-------- Material provided

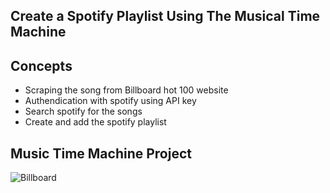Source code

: <h2>Create a Spotify Playlist Using The Musical Time Machine</h2>
<h2>Concepts</h2>
<ul>
  <li>Scraping the song from Billboard hot 100 website</li>
  <li>Authendication with spotify using API key</li>
   <li>Search spotify for the songs</li>
<li>Create and add the spotify playlist</li>
</ul>
<h2>Music Time Machine Project</h2>
<img src="billboard.gif" alt="Billboard">
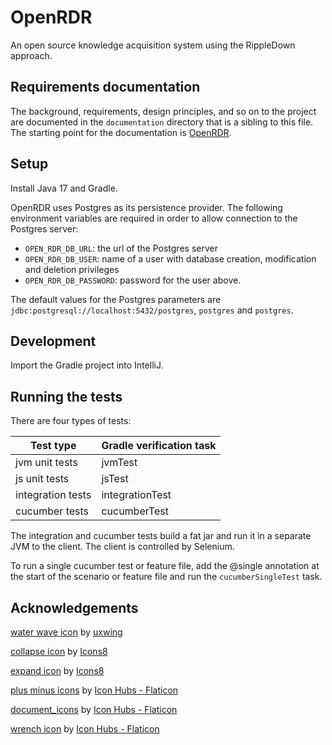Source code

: # OpenRDR

An open source knowledge acquisition system using the RippleDown approach.

## Requirements documentation

The background, requirements, design principles, and so on to the project are documented in the
`documentation` directory that is a sibling to this file. The starting point for the
documentation is [OpenRDR](./documentation/openrdr.md).

## Setup

Install Java 17 and Gradle.

OpenRDR uses Postgres as its persistence provider. The following environment variables are required in order to
allow connection to the Postgres server:

- `OPEN_RDR_DB_URL`: the url of the Postgres server
- `OPEN_RDR_DB_USER`: name of a user with database creation, modification and deletion privileges
- `OPEN_RDR_DB_PASSWORD`: password for the user above.

The default values for the Postgres parameters are `jdbc:postgresql://localhost:5432/postgres`, `postgres`
and `postgres`.

## Development

Import the Gradle project into IntelliJ.

## Running the tests

There are four types of tests:

| Test type         | Gradle verification task | 
|-------------------|--------------------------|
| jvm unit tests    | jvmTest                  |    
| js unit tests     | jsTest                   |   
| integration tests | integrationTest          |    
| cucumber tests    | cucumberTest             | 

The integration and cucumber tests build a fat jar and run it in a separate JVM to the client. The client is controlled
by Selenium.

To run a single cucumber test or feature file, add the @single annotation at the start of the scenario or feature file and run the `cucumberSingleTest` task.

## Acknowledgements

[water wave icon](https://uxwing.com/water-wave-icon) by [uxwing](https://www.uxwing.com)

[collapse icon](https://icons8.com/icon/60653/collapse-arrow) by [Icons8](https://icons8.com)

[expand icon](https://icons8.com/icon/60662/expand-arrow) by [Icons8](https://icons8.com)

[plus minus icons](https://www.flaticon.com/free-icons/plus-minus) by [Icon Hubs - Flaticon](https://www.flaticon.com/)

[document_icons](https://www.flaticon.com/free-icons/document) by [Icon Hubs - Flaticon](https://www.flaticon.com/)

[wrench icon](https://www.flaticon.com/free-icons/work-tools) by [Icon Hubs - Flaticon](https://www.flaticon.com/)
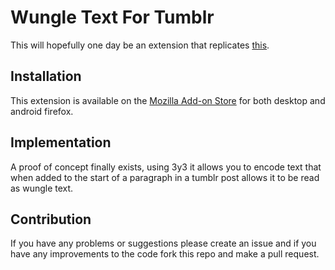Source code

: # Wungle Text For Tumblr

This will hopefully one day be an extension that replicates [this](https://www.tumblr.com/lukadjo/760531708515909632/someone-should-make-this-real-just-figure-out-a).

## Installation

This extension is available on the [Mozilla Add-on Store](https://addons.mozilla.org/en-US/firefox/addon/wungle-text-for-tumblr/) for both desktop and android firefox.

## Implementation

A proof of concept finally exists, using 3y3 it allows you to encode text that when added to the start of a paragraph in a tumblr post allows it to be read as wungle text.

## Contribution

If you have any problems or suggestions please create an issue and if you have any improvements to the code fork this repo and make a pull request.
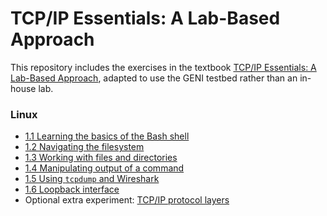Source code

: # TCP/IP Essentials: A Lab-Based Approach

This repository includes the exercises in the textbook [TCP/IP Essentials: A Lab-Based Approach](https://www.amazon.com/TCP-IP-Essentials-Lab-Based-Approach/dp/052160124X), adapted to use the GENI testbed rather than an in-house lab.

### Linux 

* [1.1 Learning the basics of the Bash shell](1-1-linux-shell.md)
* [1.2 Navigating the filesystem](1-2-linux-navigating.md)
* [1.3 Working with files and directories](1-3-linux-files-directories.md)
* [1.4 Manipulating output of a command](1-4-linux-manipulate.md)
* [1.5 Using `tcpdump` and Wireshark](1-5-tcpdump-wireshark.md)
* [1.6 Loopback interface](1-x-loopback.md)
* Optional extra experiment: [TCP/IP protocol layers](https://witestlab.poly.edu/blog/tcp-ip-protocol-stack/)

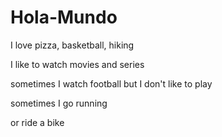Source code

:# Hola-Mundo


I love pizza, basketball, hiking

I like to watch movies and series

sometimes I watch football but I don't like to play

sometimes I go running

or ride a bike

----------------

Required action: Convert the lines of the items into a Markdown table with two columns, No. and Text, giving each line a row number. Begin at the line that contains "[collapse icon](https://icons8.com/icon/60653/collapse-arrow) by", stop after the line that contains "## Contribution", skip blank lines, and leave the pictures out.

Solution for this task:
| No. | Text |
|---|---|
| 1 | [collapse icon](https://icons8.com/icon/60653/collapse-arrow) by [Icons8](https://icons8.com) |
| 2 | [expand icon](https://icons8.com/icon/60662/expand-arrow) by [Icons8](https://icons8.com) |
| 3 | [plus minus icons](https://www.flaticon.com/free-icons/plus-minus) by [Icon Hubs - Flaticon](https://www.flaticon.com/) |
| 4 | [document_icons](https://www.flaticon.com/free-icons/document) by [Icon Hubs - Flaticon](https://www.flaticon.com/) |
| 5 | [wrench icon](https://www.flaticon.com/free-icons/work-tools) by [Icon Hubs - Flaticon](https://www.flaticon.com/) |
| 6 | Source code |
| 7 | : # Wungle Text For Tumblr |
| 8 | This will hopefully one day be an extension that replicates [this](https://www.tumblr.com/lukadjo/760531708515909632/someone-should-make-this-real-just-figure-out-a). |
| 9 | ## Installation |
| 10 | This extension is available on the [Mozilla Add-on Store](https://addons.mozilla.org/en-US/firefox/addon/wungle-text-for-tumblr/) for both desktop and android firefox. |
| 11 | ## Implementation |
| 12 | A proof of concept finally exists, using 3y3 it allows you to encode text that when added to the start of a paragraph in a tumblr post allows it to be read as wungle text. |
| 13 | ## Contribution |